2. Chaining with Buckets

Intuition

A more realistic implementation uses a hash function to assign keys to buckets, with each bucket holding a list of (key, value) pairs. On collision, pairs are stored in the same bucket and we search linearly for the matching key. This scales better in memory when the key space is large.

Algorithm

• __init__: Create NUM_BUCKETS empty lists.
• _hash(key): Return key % NUM_BUCKETS.
• put(key, value): Search the bucket for key. If found, update value. Otherwise, append (key, value).
• get(key): Search the bucket for key. Return its value or -1.
• remove(key): Filter out the pair with key from the bucket.

flowchart LR
    P1["put(1, 1)"] --> B1["hash=1  bucket[1] = [(1,1)]"]
    P2["put(1001, 5)"] --> B2["hash=1  bucket[1] = [(1,1),(1001,5)]"]
    G["get(1001)"] --> S["search bucket[1] for key=1001  →  found  →  return 5"]

Solution

class MyHashMap:
    NUM_BUCKETS = 1000

    def __init__(self):
        self.buckets = [[] for _ in range(self.NUM_BUCKETS)]

    def _hash(self, key: int) -> int:
        return key % self.NUM_BUCKETS

    def put(self, key: int, value: int) -> None:
        h = self._hash(key)
        for i, (k, v) in enumerate(self.buckets[h]):
            if k == key:
                self.buckets[h][i] = (key, value)
                return
        self.buckets[h].append((key, value))

    def get(self, key: int) -> int:
        h = self._hash(key)
        for k, v in self.buckets[h]:
            if k == key:
                return v
        return -1

    def remove(self, key: int) -> None:
        h = self._hash(key)
        self.buckets[h] = [(k, v) for k, v in self.buckets[h] if k != key]


hm = MyHashMap()
hm.put(1, 1)
hm.put(2, 2)
print(hm.get(1))    # 1
print(hm.get(3))    # -1
hm.put(2, 1)        # update key 2
print(hm.get(2))    # 1
hm.remove(2)
print(hm.get(2))    # -1

Complexity

• Time: O(n / k) per operation on average, where n is the number of stored pairs and k is the number of buckets
• Space: O(n + k)

Common Pitfalls

Updating instead of appending on duplicate keys. put must update the value for an existing key, not append a second (key, value) pair.
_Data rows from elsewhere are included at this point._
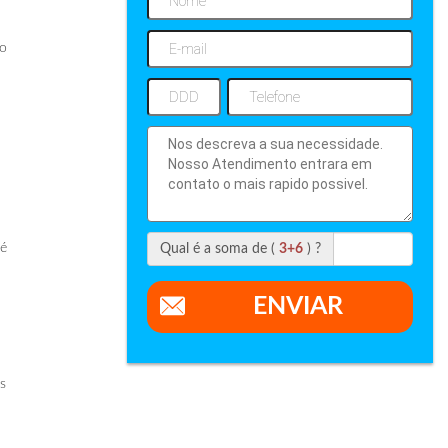
ro
 é
Qual é a soma de (
3+6
) ?
ENVIAR
s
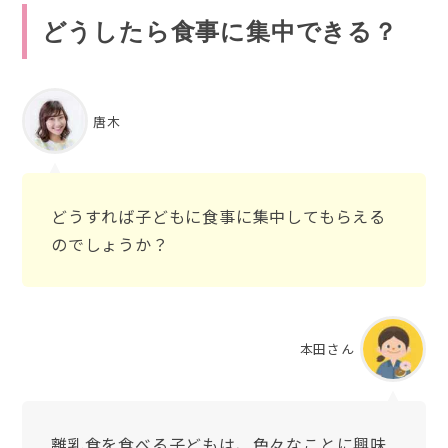
どうしたら食事に集中できる？
唐木
どうすれば子どもに食事に集中してもらえる
のでしょうか？
本田さん
離乳食を食べる子どもは、色々なことに興味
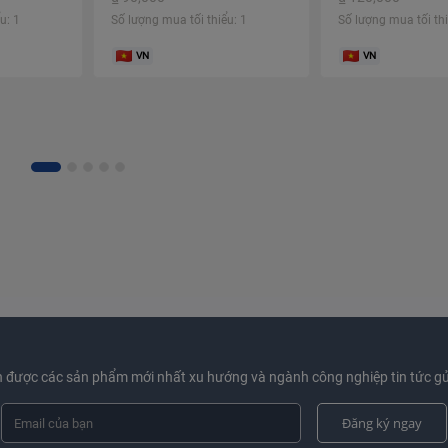
ml
Khử Mùi 500ml
u: 1
Số lượng mua tối thiểu: 1
Số lượng mua tối thi
VN
VN
 được các sản phẩm mới nhất xu hướng và ngành công nghiệp tin tức gử
Đăng ký ngay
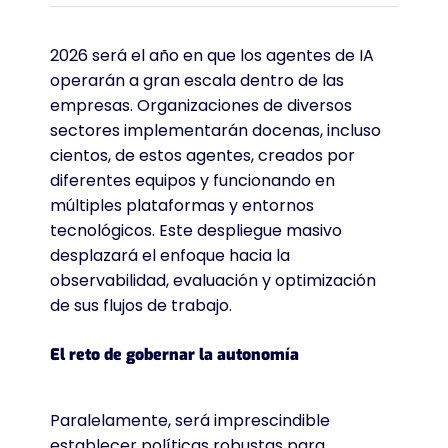
2026 será el año en que los agentes de IA
operarán a gran escala dentro de las
empresas. Organizaciones de diversos
sectores implementarán docenas, incluso
cientos, de estos agentes, creados por
diferentes equipos y funcionando en
múltiples plataformas y entornos
tecnológicos. Este despliegue masivo
desplazará el enfoque hacia la
observabilidad, evaluación y optimización
de sus flujos de trabajo.
El reto de gobernar la autonomía
Paralelamente, será imprescindible
establecer políticas robustas para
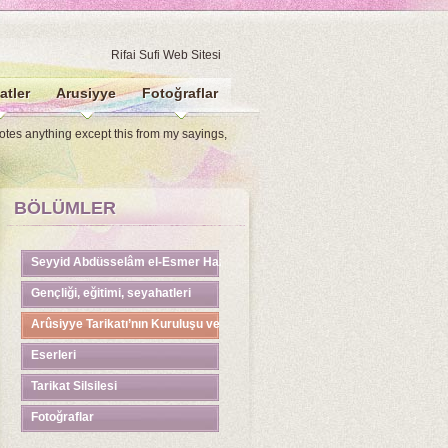
Rifai Sufi Web Sitesi
atler
Arusiyye
Fotoğraflar
uotes anything except this from my sayings,
BÖLÜMLER
Seyyid Abdüsselâm el-Esmer Hazretleri
Gençliği, eğitimi, seyahatleri
Arûsiyye Tarikatı’nın Kuruluşu ve Yayılması
Eserleri
Tarikat Silsilesi
Fotoğraflar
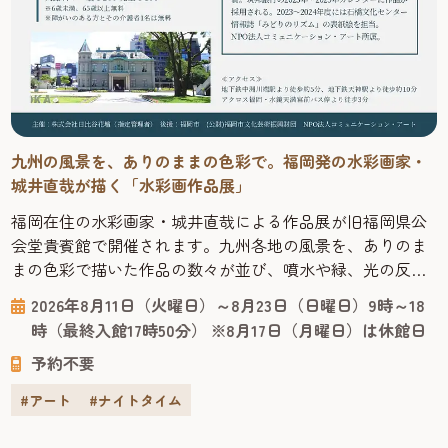
九州の風景を、ありのままの色彩で。福岡発の水彩画家・
城井直哉が描く「水彩画作品展」
福岡在住の水彩画家・城井直哉による作品展が旧福岡県公
会堂貴賓館で開催されます。九州各地の風景を、ありのま
まの色彩で描いた作品の数々が並び、噴水や緑、光の反射
まで丁寧に再現された絵からは、その土地の空気が感じら
2026年8月11日（火曜日）～8月23日（日曜日）9時～18
れます。 今回の会場となる「旧福岡県公会堂貴賓館」は、
時（最終入館17時50分） ※8月17日（月曜日）は休館日
1910年、九州沖縄八県連合共進会の迎賓館として建てら
予約不要
れ、明治43年には皇族の宿泊所としても使われた歴史ある
建物です。急勾配の屋根や...
#アート
#ナイトタイム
Iterate through the bucket first; if the key is found, update in place and return early.

Returning -1 for absent keys vs. None. The problem specifies -1 as the sentinel for “not found.” If you use a different sentinel, you risk confusing a legitimately stored value of -1 with “not found.” For this problem, the constraints say 0 <= value <= 10^6, so -1 is safe. In a general-purpose map, use None instead.

Thread safety. Real hash map implementations need locking or lock-free data structures for concurrent access. For this problem, assume single-threaded access.